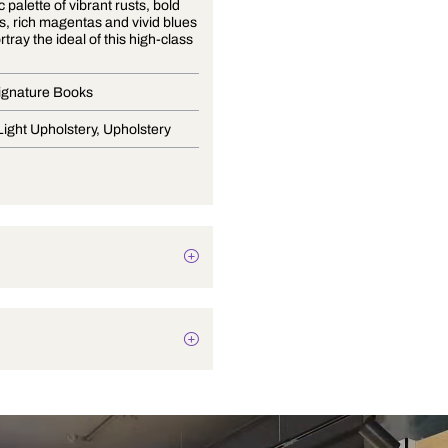
A majestic palette of vibrant rusts, bold
turquoises, rich magentas and vivid blues
further portray the ideal of this high-class
society
Curtain Signature Books
Drapery, Light Upholstery, Upholstery
Texture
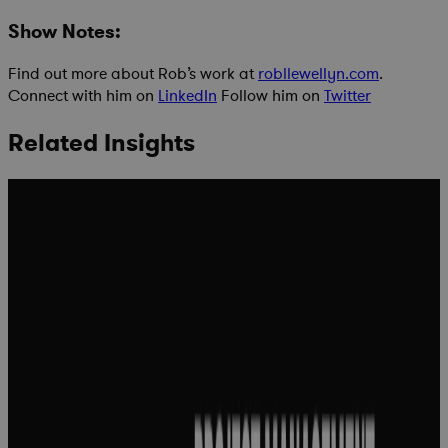
Show Notes:
Find out more about Rob’s work at
robllewellyn.com
.
Connect with him on
LinkedIn
Follow him on
Twitter
Related Insights
Project
management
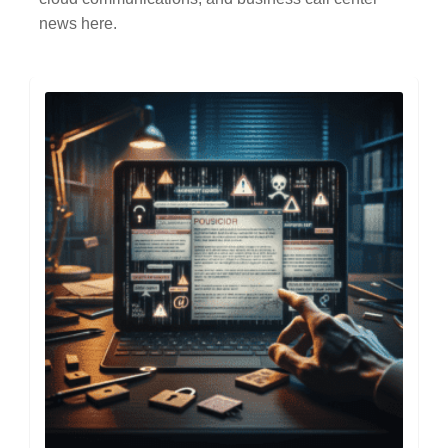
news here.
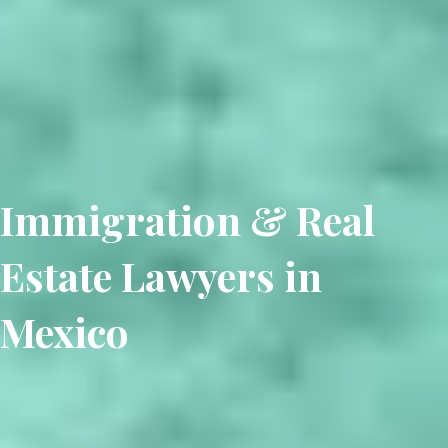
Immigration & Real
Estate Lawyers in
Mexico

++++++++++++++++++++

Task requirements:
Would you output the full listing exactly as it stands, minus the images?

Output of the exercise:
A majestic palette of vibrant rusts, bold
turquoises, rich magentas and vivid blues
further portray the ideal of this high-class
society
Curtain Signature Books
Drapery, Light Upholstery, Upholstery
Texture
Show Notes:
Find out more about Rob’s work at
robllewellyn.com
.
Connect with him on
LinkedIn
Follow him on
Twitter
Related Insights
Project
management
news here.
Immigration & Real
Estate Lawyers in
Mexico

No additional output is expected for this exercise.